The Lukiiko (Buganda parliament) had to appoint its delegation to the commission which was meeting at Namirembe at the house of the bishop of Uganda, though he himself was not a member of the commission.
Among the Buganda representatives included majority Anglicans, all laymen, while the Catholics who were the minority, were all clergymen.
The Catholics included Bishop Joseph Kiwanuka, Mgr J. Kasule, and Fr Joachim Masagazi as compared to Latimer Mpagi, Thomas Makumbi, Apollo Kironde, E. M. Mulira, J. G. Ssegendo-Zake, among others, from the Anglican side.
Following the kabaka’s return and the signing of the 1955 agreement, steps were taken to have the legislative changes Cohen had earlier wanted, under which he wanted Uganda to develop as a unitary state on its journey to independence.
Even these reforms had religious undertones. Matiya Mugwanya, a Catholic, stood for the post of the katikkiro, but the Anglican stalwarts in the kingdom administration did all that was possible to deny him the seat.
Ward, in his writing suggests that: “The kabaka’s campaign against Mugwanya may have sprung from the personal animosities which had first surfaced in the weeks immediately after his deportation, but he also wanted to avoid changing the religious configuration of Kiganda politics in any substantial way.”
Writing in the book Benedicto Kiwanuka: The man and His Politics, Albert Bade quotes Muteesa’s speech to the Lukiiko in November 1957, saying: “From what I see, these days I am certain that there is too much contention and rivalry. Therefore, it is clear that the time has not yet come to break away from the existing convention in the appointment of the more senior posts in the administration.”
This was not the last that religion played a role in the political affairs of the country, but even in the 1961 election that was boycotted by Buganda.
The Baganda’s decision influenced the outcome of the election, but the British too were not ready to hand over power to another faith other than a Protestant.
Mill Hill missionary educationist Fr Damien Grimes in his book Uganda: My Mission talks of how the 1962 election which brought Obote into power, annulling Benedicto Kiwanuka’s earlier victory of 1961, as a ploy to keep power among the Protestants.
He says Kabaka Yekka-UPC won in Buganda and in the rest of Uganda because the British fixed the polls to ensure that Obote and his UPC won majority in the new Uganda Parliament.
“British officials privately told missionaries, such as myself, that they had been ordered by London to do that.
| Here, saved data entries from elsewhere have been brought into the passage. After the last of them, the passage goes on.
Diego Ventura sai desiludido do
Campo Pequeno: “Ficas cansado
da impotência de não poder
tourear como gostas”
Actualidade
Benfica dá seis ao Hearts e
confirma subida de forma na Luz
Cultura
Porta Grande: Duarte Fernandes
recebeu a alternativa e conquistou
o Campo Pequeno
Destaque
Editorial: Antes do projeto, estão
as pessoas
The British governor, Sir Fredrick Crawford, resigned because he was unwilling to be party to this dishonesty and a new governor, Sir Walter Coutts, was appointed. Obote became prime minister. It was the British who put Obote in power by corrupt means,” Fr Grimes says.

Relationship between the church, state

The warm relationship the church enjoyed with the state turned on its head following the 1953 deportation of Kabaka Edward Muteesa by governor Andrew Cohen.
It was important for the Anglican Church that the kabaka was a Protestant. But it was very difficult for the kabaka to combine his traditional role as ‘father’ and ‘husband’ of all Baganda with being a role-model for Christian marriage. To the Anglican Church, the deportation of Muteesa was a crisis on two levels, one of which was the church and state relation. The other was about the position of the Anglican Church within Buganda.
To many Baganda Anglicans and others, it was believed that the political involvement of the Anglican bishop in affairs of state was taken for granted.